The town was renamed for Independence revolutionary Juan Aldama. It had previously been known as San Juan Bautista del Mezquital and Villa Aréchiga.

==Demographics==
- Population: about 20,000.
- Death rate: 150 people yearly.
- Newborn rate: 500 babies yearly.

== Geography ==
Juan Aldama is located in the northwestern portion of the Mexican state of Zacatecas.

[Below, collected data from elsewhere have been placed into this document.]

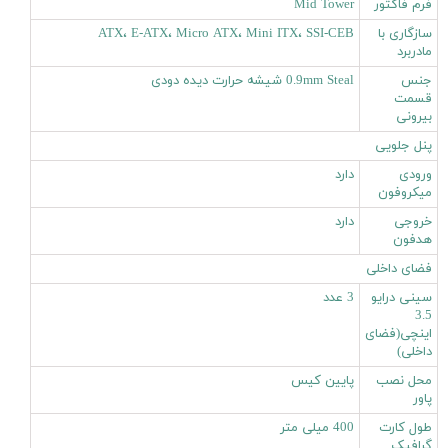
فرم فاکتور
Mid Tower
سازگاری با
ATX، E-ATX، Micro ATX، Mini ITX، SSI-CEB
مادربرد
جنس
0.9mm Steal شیشه حرارت دیده دودی
قسمت
بیرونی
پنل جلویی
ورودی
دارد
میکروفون
خروجی
دارد
هدفون
فضای داخلی
سینی درایو
3 عدد
3.5
اینچی(فضای
داخلی)
محل نصب
پایین کیس
پاور
طول کارت
400 میلی متر
گرافیک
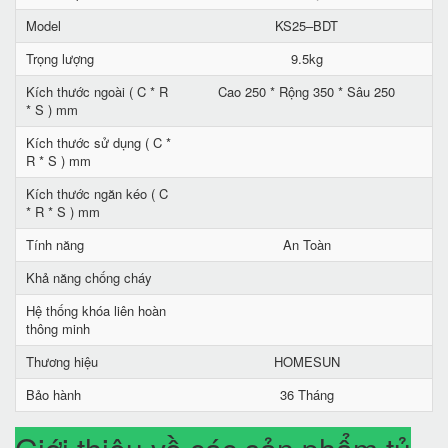
Model
KS25–BDT
Trọng lượng
9.5kg
Kích thước ngoài ( C * R
Cao 250 * Rộng 350 * Sâu 250
* S ) mm
Kích thước sử dụng ( C *
R * S ) mm
Kích thước ngăn kéo ( C
* R * S ) mm
Tính năng
An Toàn
Khả năng chống cháy
Hệ thống khóa liên hoàn
thông minh
Thương hiệu
HOMESUN
Bảo hành
36 Tháng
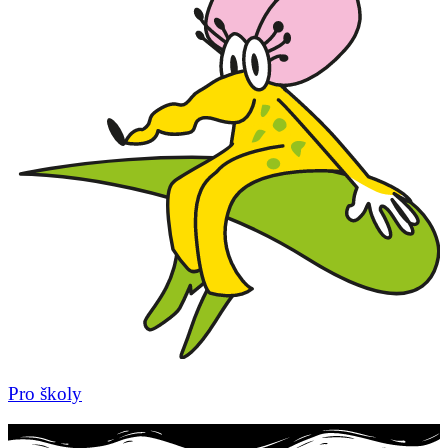
Pro školy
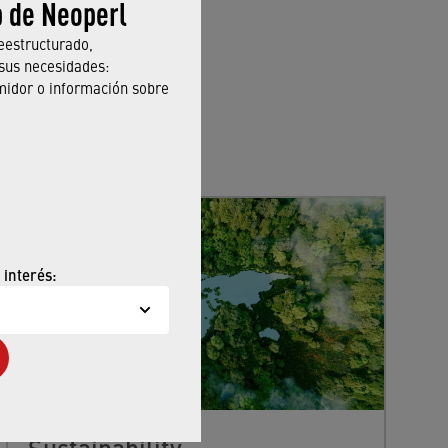
b de Neoperl
eestructurado,
sus necesidades:
midor o información sobre
 interés:
Sustainability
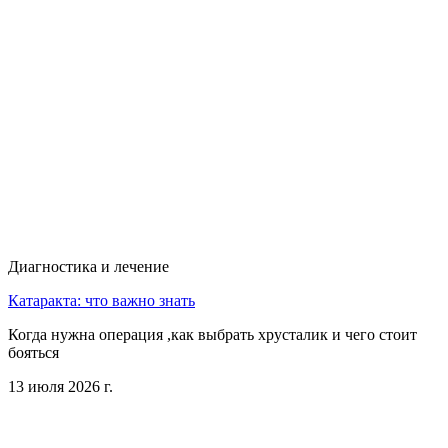
Диагностика и лечение
Катаракта: что важно знать
Когда нужна операция ,как выбрать хрусталик и чего стоит
бояться
13 июля 2026 г.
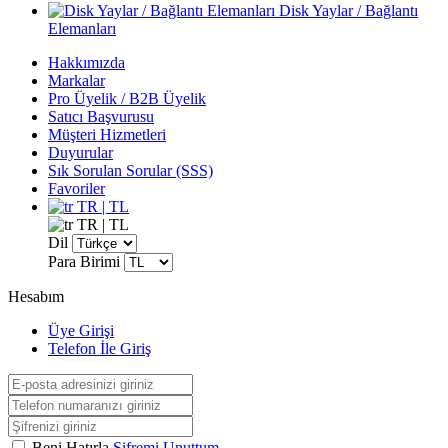
Disk Yaylar / Bağlantı
Elemanları
Hakkımızda
Markalar
Pro Üyelik / B2B Üyelik
Satıcı Başvurusu
Müşteri Hizmetleri
Duyurular
Sık Sorulan Sorular (SSS)
Favoriler
TR | TL
TR | TL
Dil
Para Birimi
Hesabım
Üye Girişi
Telefon İle Giriş
Beni Hatırla
Şifremi Unuttum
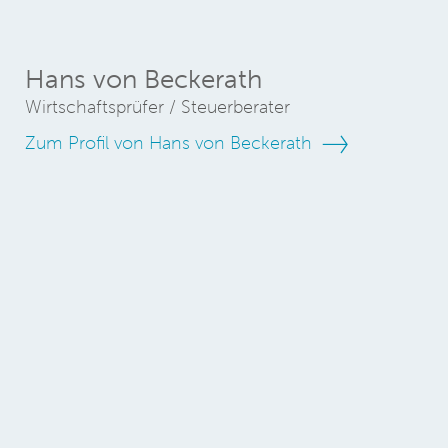
Hans von Beckerath
Wirtschaftsprüfer / Steuerberater
Zum Profil von Hans von Beckerath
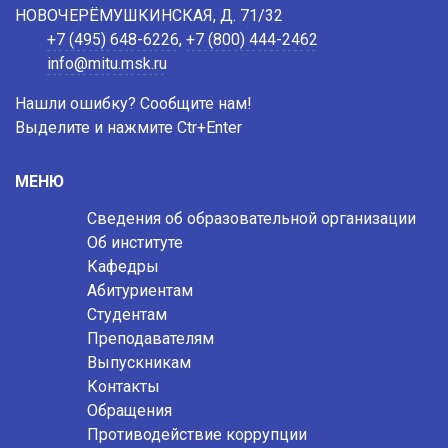
НОВОЧЕРЁМУШКИНСКАЯ, Д. 71/32
+7 (495) 648-6226
,
+7 (800) 444-2462
info@mitu.msk.ru
Нашли ошибку? Сообщите нам!
Выделите и нажмите Ctr+Enter
МЕНЮ
Сведения об образовательной организации
Об институте
Кафедры
Абитуриентам
Студентам
Преподавателям
Выпускникам
Контакты
Обращения
Противодействие коррупции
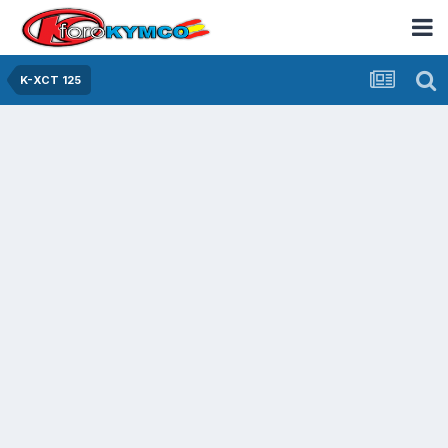
K-XCT 125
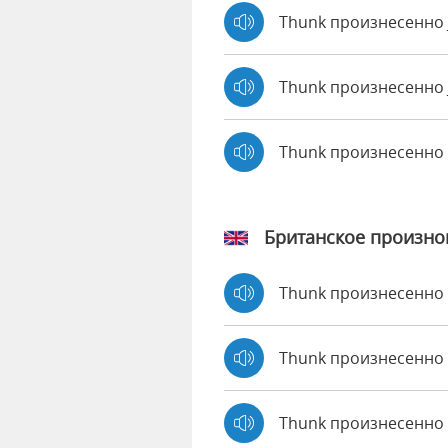
Thunk произнесенно 
Thunk произнесенно 
Thunk произнесенно
Британское произн
Thunk произнесенно
Thunk произнесенн
Thunk произнесенно 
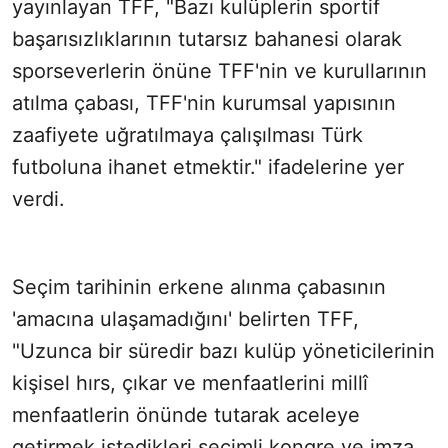
yayınlayan TFF, "Bazı kulüplerin sportif
başarısızlıklarının tutarsız bahanesi olarak
sporseverlerin önüne TFF'nin ve kurullarının
atılma çabası, TFF'nin kurumsal yapısının
zaafiyete uğratılmaya çalışılması Türk
futboluna ihanet etmektir." ifadelerine yer
verdi.
Seçim tarihinin erkene alınma çabasının
'amacına ulaşamadığını' belirten TFF,
"Uzunca bir süredir bazı kulüp yöneticilerinin
kişisel hırs, çıkar ve menfaatlerini millî
menfaatlerin önünde tutarak aceleye
getirmek istedikleri seçimli kongre ve imza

Juan Aldama is surrounded by small towns such as Ojitos, Jalpa, Cienega more known as general Juan Jose Rios, Las Norias, Corrales and Paradillas and many more

=== Climate ===

Climate data for Juan Aldama (1951–2010)
| Month | Jan | Feb | Mar | Apr | May | Jun | Jul | Aug | Sep | Oct | Nov | Dec | Year |
| Record high °C (°F) | 30.0 (86.0) | 30.5 (86.9) | 36.0 (96.8) | 37.0 (98.6) | 39.0 (102.2) | 39.5 (103.1) | 39.0 (102.2) | 35.0 (95.0) | 35.0 (95.0) | 37.0 (98.6) | 31.0 (87.8) | 31.0 (87.8) | 39.5 (103.1) |
| Mean daily maximum °C (°F) | 20.6 (69.1) | 22.5 (72.5) | 26.0 (78.8) | 29.2 (84.6) | 31.6 (88.9) | 31.6 (88.9) | 28.9 (84.0) | 28.1 (82.6) | 26.5 (79.7) | 25.6 (78.1) | 23.6 (74.5) | 21.1 (70.0) | 26.3 (79.3) |
| Daily mean °C (°F) | 12.3 (54.1) | 13.6 (56.5) | 16.5 (61.7) | 19.6 (67.3) | 22.3 (72.1) | 23.3 (73.9) | 21.8 (71.2) | 21.3 (70.3) | 19.8 (67.6) | 17.8 (64.0) | 15.2 (59.4) | 13.0 (55.4) | 18.0 (64.4) |
| Mean daily minimum °C (°F) | 4.0 (39.2) | 4.7 (40.5) | 7.1 (44.8) | 10.0 (50.0) | 13.0 (55.4) | 15.1 (59.2) | 14.7 (58.5) | 14.4 (57.9) | 13.1 (55.6) | 10.0 (50.0) | 6.8 (44.2) | 4.9 (40.8) | 9.8 (49.6) |
| Record low °C (°F) | −7.5 (18.5) | −10.0 (14.0) | −4.5 (23.9) | −2.0 (28.4) | 5.0 (41.0) | 9.5 (49.1) | 6.0 (42.8) | 2.5 (36.5) | 4.0 (39.2) | −3.5 (25.7) | −5.0 (23.0) | −14.0 (6.8) | −14.0 (6.8) |
| Average precipitation mm (inches) | 7.2 (0.28) | 7.1 (0.28) | 2.7 (0.11) | 3.8 (0.15) | 12.3 (0.48) | 58.3 (2.30) | 91.9 (3.62) | 110.9 (4.37) | 88.6 (3.49) | 27.6 (1.09) | 10.9 (0.43) | 9.8 (0.39) | 431.1 (16.97) |
| Average precipitation days (≥ 0.1 mm) | 1.3 | 1.2 | 0.5 | 0.9 | 1.8 | 6.1 | 9.0 | 10.6 | 8.2 | 3.5 | 1.3 | 1.3 | 45.7 |
Source: Servicio Meteorologico Nacional

==Economy==

- Technology/Communication/Media: Internet, Telephone, and Fax.
- Juan Aldama's main source of economy is based on trade and cultivation of corn and beans.